▶ _Exercise goal_: Collect every line in the entries below that contains the string "instances", counting only matches with the same case.

[Stored dataset items]
Start
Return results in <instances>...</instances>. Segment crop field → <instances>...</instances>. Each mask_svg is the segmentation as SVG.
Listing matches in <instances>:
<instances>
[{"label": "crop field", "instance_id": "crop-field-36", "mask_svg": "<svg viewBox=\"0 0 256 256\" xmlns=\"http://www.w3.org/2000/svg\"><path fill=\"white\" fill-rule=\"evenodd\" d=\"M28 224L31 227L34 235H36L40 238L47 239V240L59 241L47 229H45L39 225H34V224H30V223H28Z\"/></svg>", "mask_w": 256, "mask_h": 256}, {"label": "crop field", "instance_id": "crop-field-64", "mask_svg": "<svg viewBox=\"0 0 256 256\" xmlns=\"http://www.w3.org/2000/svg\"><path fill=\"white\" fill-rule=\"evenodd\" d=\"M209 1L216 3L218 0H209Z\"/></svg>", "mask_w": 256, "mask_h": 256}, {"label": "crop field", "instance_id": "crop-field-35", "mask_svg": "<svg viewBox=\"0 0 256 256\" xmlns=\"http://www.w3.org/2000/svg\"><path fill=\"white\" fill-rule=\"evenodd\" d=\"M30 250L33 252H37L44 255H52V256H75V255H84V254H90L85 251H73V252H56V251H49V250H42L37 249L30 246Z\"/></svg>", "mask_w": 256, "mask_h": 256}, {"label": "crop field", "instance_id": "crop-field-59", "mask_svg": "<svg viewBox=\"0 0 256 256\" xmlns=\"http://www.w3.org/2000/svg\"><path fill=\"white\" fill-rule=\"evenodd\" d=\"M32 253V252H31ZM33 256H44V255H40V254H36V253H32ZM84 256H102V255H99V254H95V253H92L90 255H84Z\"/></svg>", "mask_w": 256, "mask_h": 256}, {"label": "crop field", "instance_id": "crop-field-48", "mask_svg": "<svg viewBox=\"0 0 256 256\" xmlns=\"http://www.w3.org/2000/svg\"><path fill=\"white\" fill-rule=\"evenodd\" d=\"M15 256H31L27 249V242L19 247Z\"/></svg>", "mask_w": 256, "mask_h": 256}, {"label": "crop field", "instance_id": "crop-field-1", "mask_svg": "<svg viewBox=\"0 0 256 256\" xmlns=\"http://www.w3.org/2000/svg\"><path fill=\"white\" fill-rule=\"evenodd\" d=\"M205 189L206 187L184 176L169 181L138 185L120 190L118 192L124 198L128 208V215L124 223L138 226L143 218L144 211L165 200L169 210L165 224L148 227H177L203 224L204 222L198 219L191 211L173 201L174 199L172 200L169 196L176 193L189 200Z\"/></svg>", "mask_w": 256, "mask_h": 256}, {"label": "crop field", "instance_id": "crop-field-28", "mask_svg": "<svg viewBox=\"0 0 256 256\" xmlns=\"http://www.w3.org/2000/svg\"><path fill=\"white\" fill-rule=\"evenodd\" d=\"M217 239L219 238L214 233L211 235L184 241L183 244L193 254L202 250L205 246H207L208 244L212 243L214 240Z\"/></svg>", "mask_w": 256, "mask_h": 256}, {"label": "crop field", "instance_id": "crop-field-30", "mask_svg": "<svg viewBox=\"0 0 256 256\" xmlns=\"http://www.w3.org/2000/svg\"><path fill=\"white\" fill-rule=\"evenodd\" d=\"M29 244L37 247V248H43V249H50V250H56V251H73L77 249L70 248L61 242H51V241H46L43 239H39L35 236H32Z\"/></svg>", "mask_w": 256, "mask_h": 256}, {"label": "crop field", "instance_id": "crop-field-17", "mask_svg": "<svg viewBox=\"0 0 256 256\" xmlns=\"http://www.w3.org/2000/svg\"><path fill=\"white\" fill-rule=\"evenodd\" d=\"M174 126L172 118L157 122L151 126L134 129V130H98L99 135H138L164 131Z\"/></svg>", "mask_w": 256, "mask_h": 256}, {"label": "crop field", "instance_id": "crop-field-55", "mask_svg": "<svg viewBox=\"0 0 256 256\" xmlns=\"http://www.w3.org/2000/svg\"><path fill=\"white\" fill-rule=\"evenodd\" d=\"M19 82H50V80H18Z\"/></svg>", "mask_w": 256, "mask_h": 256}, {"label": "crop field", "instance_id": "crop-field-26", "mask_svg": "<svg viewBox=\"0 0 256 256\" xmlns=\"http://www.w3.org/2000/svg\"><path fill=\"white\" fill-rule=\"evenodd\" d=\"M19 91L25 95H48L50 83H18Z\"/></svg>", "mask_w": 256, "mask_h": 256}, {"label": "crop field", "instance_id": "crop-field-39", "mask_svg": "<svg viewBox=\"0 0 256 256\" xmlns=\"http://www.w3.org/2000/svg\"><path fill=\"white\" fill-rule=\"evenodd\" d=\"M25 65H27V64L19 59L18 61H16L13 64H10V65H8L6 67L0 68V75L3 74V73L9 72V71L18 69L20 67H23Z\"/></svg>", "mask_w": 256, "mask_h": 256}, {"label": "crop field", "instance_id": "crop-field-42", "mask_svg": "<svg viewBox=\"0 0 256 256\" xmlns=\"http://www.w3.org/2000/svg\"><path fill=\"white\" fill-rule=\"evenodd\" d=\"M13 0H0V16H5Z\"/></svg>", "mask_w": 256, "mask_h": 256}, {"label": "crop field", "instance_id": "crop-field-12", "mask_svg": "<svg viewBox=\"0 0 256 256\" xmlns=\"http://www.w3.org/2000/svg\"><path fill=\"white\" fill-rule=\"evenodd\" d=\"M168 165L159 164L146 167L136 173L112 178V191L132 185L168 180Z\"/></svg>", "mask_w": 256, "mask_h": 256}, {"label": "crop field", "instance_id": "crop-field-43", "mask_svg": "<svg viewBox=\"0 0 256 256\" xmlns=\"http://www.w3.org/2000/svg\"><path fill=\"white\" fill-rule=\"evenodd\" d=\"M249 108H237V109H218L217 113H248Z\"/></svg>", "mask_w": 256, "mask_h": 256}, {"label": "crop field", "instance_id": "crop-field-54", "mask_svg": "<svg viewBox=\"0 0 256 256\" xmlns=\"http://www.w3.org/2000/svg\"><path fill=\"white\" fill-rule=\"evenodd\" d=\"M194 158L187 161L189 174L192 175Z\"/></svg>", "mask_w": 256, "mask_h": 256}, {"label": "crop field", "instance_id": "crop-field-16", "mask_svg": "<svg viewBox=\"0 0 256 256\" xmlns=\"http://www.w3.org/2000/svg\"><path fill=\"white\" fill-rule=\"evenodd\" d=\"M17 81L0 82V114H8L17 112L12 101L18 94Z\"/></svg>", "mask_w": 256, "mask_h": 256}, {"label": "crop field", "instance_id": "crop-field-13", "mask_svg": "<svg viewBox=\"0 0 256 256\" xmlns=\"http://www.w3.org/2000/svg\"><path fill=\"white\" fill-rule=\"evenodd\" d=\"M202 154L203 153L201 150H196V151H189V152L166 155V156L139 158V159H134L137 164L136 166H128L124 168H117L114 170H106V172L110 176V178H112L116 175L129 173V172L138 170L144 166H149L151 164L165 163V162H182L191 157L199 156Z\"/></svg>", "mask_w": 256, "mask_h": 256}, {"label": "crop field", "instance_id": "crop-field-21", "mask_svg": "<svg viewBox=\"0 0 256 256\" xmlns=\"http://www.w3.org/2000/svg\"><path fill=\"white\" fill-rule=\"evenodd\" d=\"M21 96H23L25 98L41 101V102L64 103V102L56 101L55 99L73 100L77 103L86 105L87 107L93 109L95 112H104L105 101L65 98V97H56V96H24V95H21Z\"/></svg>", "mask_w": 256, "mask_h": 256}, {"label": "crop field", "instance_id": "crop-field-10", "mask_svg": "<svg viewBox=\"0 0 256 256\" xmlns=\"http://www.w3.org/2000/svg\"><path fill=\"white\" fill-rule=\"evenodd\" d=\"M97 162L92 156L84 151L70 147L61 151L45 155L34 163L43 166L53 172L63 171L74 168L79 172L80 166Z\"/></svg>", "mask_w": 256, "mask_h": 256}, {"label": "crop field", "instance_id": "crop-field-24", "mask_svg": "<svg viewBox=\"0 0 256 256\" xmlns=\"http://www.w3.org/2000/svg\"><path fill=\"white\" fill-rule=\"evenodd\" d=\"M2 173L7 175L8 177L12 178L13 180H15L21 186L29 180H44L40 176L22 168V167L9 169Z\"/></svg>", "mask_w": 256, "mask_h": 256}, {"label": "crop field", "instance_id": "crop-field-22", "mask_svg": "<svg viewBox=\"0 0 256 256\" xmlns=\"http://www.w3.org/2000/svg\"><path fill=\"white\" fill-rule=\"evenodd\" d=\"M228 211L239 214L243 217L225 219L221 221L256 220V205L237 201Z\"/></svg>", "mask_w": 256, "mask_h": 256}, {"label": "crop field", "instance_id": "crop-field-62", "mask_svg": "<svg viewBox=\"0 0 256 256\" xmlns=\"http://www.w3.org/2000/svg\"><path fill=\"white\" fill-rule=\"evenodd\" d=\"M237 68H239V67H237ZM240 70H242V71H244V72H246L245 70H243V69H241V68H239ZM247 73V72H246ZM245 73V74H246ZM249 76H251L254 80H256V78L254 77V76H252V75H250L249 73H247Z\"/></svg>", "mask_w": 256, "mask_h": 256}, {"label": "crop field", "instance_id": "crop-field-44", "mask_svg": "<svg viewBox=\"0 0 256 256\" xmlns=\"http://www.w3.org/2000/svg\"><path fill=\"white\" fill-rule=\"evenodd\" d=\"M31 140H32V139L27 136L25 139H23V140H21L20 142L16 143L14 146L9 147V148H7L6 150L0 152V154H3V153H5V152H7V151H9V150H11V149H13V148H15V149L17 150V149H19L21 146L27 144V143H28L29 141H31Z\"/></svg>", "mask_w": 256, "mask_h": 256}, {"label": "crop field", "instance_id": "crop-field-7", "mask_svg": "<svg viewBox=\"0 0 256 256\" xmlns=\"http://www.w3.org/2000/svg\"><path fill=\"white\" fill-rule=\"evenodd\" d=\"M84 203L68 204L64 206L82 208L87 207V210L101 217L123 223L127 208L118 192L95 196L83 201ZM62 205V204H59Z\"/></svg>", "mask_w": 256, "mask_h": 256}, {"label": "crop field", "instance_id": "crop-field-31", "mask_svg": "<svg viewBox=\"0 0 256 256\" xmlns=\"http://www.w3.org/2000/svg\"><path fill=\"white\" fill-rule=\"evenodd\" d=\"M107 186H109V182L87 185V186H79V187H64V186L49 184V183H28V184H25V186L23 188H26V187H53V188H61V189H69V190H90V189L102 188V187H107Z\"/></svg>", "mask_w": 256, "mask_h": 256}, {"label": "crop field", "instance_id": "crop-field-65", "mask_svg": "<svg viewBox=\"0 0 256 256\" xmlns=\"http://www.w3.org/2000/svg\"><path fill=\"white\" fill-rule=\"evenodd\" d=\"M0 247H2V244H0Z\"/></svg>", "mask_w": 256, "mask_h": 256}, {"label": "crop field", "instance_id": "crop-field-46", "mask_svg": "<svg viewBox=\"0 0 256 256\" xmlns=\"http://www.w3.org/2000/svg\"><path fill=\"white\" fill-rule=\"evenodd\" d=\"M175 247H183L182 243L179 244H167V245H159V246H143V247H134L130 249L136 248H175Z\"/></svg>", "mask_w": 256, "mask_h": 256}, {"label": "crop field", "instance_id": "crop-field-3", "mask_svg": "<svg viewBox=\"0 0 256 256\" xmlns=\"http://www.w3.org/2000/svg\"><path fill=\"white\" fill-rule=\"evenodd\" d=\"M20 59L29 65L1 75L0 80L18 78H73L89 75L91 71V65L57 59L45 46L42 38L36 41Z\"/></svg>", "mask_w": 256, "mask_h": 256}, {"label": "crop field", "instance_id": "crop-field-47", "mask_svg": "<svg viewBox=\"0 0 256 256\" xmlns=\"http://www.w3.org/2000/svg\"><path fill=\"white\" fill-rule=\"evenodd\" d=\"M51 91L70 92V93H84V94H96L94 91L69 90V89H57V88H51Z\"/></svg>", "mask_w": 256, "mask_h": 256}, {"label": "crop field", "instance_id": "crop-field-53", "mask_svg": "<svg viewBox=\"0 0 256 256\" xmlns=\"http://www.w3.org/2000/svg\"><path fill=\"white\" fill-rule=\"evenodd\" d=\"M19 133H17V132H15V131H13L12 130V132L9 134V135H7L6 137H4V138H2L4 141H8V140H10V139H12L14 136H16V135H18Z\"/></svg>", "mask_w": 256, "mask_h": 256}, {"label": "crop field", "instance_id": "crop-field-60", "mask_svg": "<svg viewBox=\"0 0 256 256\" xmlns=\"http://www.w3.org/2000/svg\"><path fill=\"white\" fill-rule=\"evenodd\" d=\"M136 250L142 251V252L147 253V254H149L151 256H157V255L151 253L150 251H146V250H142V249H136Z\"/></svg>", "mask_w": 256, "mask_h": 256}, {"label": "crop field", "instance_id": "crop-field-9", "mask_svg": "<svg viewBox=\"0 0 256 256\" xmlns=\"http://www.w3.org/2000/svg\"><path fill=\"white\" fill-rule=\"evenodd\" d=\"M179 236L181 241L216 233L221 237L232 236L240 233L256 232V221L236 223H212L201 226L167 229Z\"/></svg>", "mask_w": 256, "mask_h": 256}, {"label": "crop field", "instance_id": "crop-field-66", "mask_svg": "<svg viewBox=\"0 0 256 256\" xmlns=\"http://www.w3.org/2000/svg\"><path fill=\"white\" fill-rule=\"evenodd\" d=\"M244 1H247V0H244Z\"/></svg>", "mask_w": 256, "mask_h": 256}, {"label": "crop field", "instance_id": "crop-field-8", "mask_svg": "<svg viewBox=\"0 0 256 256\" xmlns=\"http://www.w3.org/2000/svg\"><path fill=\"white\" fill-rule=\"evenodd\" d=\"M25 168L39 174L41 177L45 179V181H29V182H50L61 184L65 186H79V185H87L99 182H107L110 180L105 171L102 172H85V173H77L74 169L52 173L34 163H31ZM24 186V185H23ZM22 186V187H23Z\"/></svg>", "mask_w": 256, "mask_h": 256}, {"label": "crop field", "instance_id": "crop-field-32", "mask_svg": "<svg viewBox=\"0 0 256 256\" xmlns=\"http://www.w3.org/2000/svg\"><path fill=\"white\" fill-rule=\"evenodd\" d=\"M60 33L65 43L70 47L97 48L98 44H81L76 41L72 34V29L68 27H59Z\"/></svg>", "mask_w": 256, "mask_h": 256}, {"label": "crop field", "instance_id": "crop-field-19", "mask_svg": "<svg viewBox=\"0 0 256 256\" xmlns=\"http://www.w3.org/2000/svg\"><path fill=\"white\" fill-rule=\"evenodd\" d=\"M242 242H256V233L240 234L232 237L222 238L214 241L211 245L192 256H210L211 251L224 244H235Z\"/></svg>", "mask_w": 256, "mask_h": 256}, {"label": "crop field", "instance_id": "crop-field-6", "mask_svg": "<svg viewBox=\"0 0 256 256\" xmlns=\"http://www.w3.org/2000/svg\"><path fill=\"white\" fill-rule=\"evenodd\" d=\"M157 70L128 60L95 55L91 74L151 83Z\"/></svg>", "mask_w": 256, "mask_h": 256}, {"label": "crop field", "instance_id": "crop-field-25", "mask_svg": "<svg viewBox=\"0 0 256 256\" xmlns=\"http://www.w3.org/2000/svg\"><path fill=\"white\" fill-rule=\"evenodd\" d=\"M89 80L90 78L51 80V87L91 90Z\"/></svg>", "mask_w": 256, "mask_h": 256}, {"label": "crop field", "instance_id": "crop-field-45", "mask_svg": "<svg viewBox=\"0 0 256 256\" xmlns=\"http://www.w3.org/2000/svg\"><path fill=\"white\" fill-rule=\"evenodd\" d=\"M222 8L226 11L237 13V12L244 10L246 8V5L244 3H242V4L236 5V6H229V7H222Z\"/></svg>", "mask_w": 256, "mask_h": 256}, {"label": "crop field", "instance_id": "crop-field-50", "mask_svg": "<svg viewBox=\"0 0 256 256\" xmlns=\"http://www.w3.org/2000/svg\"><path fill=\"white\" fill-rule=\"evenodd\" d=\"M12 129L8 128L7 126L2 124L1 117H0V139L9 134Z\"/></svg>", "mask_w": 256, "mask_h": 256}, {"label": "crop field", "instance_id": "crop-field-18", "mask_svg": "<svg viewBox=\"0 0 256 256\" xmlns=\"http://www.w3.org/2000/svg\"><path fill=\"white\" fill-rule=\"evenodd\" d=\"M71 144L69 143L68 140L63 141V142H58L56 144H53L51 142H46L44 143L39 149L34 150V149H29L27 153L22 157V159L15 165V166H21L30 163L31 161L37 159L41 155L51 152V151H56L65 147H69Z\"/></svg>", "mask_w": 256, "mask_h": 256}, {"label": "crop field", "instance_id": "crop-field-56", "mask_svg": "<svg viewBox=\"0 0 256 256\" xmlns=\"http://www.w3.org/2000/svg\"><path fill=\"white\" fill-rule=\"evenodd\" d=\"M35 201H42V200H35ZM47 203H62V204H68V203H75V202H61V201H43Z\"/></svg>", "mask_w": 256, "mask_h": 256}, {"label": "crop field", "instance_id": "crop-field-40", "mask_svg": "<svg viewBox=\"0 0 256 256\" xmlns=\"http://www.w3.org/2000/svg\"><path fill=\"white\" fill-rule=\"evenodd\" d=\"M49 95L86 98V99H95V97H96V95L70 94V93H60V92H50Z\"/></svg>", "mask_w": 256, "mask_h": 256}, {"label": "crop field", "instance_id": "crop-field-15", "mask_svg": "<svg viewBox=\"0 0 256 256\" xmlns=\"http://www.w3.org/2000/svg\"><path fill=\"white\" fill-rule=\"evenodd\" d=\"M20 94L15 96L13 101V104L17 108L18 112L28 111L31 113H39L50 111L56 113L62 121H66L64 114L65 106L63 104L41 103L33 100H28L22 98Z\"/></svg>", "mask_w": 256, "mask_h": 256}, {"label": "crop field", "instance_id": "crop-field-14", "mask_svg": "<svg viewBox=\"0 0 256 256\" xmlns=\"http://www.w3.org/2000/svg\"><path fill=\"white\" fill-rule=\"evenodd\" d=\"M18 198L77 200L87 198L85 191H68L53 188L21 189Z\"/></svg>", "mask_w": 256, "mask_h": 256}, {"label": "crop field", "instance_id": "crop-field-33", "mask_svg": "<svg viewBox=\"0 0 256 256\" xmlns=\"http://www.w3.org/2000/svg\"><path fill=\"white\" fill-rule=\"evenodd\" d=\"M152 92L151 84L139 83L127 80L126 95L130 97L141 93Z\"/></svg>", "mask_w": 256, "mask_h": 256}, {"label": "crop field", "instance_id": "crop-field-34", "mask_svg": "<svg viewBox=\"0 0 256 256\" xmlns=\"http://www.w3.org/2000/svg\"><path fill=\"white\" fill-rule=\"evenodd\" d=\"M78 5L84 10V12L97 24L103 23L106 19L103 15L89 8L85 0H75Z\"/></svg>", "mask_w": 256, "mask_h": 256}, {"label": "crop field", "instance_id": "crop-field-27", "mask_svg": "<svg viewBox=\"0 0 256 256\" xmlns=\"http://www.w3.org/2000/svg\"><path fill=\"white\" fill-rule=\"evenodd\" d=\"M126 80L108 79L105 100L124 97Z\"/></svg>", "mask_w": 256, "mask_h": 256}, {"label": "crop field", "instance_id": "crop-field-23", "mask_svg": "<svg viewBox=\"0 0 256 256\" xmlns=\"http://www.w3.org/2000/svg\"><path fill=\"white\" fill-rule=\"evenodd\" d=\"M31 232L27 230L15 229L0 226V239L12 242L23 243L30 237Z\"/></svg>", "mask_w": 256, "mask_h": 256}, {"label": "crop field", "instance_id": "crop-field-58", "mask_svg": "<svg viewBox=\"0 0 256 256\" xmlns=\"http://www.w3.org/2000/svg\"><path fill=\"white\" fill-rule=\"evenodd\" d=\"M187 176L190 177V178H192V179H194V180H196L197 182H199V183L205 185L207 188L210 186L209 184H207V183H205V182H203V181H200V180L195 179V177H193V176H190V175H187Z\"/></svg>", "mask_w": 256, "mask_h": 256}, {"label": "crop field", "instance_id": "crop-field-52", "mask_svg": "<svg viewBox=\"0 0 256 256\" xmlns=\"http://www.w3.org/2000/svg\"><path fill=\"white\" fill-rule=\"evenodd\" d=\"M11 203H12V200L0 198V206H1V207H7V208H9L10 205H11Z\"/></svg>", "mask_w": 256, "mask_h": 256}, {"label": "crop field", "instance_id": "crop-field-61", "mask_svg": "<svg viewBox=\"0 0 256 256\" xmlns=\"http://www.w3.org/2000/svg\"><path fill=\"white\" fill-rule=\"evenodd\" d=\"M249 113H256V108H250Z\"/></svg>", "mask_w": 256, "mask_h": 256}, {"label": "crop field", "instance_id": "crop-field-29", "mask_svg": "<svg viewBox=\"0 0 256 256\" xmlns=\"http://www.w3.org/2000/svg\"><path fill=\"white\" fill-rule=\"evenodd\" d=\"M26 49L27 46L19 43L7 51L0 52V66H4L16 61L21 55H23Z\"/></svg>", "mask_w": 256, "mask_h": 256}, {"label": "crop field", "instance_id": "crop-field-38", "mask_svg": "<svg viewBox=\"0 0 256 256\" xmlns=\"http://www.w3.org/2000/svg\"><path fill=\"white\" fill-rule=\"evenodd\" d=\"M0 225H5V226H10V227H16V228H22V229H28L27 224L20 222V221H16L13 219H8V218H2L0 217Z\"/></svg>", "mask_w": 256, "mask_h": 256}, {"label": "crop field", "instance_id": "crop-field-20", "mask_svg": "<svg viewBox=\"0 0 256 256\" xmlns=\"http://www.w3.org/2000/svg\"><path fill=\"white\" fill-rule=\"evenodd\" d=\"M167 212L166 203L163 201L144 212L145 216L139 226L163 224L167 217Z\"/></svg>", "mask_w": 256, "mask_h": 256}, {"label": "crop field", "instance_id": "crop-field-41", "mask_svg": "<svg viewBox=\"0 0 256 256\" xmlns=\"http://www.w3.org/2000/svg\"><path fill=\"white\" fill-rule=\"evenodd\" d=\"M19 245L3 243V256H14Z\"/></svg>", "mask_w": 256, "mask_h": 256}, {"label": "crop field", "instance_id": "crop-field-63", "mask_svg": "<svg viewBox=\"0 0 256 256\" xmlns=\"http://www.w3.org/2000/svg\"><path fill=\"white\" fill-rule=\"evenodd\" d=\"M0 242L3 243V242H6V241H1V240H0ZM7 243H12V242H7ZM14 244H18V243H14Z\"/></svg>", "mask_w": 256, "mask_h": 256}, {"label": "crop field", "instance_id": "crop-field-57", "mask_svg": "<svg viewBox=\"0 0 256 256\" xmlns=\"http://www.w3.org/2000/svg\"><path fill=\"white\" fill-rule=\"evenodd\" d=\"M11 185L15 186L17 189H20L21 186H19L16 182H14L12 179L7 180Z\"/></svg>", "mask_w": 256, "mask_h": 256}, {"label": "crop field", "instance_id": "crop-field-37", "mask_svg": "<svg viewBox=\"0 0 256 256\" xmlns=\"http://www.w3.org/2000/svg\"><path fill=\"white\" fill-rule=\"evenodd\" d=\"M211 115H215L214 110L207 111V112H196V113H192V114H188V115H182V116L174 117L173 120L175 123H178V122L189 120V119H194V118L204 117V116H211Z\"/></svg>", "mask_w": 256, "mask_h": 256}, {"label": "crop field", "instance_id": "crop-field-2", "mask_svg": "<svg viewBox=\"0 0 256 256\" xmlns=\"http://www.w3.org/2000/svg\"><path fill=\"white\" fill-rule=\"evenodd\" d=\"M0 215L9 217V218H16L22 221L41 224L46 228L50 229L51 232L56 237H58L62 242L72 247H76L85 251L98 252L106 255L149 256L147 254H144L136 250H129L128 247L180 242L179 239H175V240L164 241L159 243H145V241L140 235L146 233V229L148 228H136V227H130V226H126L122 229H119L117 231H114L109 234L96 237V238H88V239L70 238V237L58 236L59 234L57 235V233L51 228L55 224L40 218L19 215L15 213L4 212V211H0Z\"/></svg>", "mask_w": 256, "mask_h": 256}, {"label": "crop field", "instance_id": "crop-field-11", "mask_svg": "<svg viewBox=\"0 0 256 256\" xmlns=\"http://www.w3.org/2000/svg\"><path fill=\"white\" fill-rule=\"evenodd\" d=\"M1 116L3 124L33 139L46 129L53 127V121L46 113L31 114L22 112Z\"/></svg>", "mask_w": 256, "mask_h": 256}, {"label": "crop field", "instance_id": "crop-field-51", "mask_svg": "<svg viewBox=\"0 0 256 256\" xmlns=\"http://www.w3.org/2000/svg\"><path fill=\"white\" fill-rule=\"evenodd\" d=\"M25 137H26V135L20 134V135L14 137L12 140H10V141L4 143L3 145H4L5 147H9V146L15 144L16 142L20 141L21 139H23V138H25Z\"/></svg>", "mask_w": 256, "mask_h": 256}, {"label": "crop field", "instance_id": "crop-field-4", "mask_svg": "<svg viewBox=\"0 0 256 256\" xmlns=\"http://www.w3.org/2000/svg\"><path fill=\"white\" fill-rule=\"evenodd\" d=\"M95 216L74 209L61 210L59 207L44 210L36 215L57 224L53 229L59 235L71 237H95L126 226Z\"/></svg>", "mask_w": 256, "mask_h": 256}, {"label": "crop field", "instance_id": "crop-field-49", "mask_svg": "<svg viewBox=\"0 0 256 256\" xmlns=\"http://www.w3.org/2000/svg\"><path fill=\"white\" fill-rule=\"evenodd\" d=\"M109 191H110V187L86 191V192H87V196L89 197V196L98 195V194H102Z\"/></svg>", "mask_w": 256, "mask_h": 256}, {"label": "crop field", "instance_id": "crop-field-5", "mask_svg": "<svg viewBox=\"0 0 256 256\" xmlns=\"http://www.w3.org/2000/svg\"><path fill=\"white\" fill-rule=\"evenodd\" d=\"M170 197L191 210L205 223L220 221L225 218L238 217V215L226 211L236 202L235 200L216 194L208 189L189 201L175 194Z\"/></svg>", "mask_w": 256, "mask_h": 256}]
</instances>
End
▶ _The completed task_:
Return results in <instances>...</instances>. Segment crop field → <instances>...</instances>. Each mask_svg is the segmentation as SVG.
Listing matches in <instances>:
<instances>
</instances>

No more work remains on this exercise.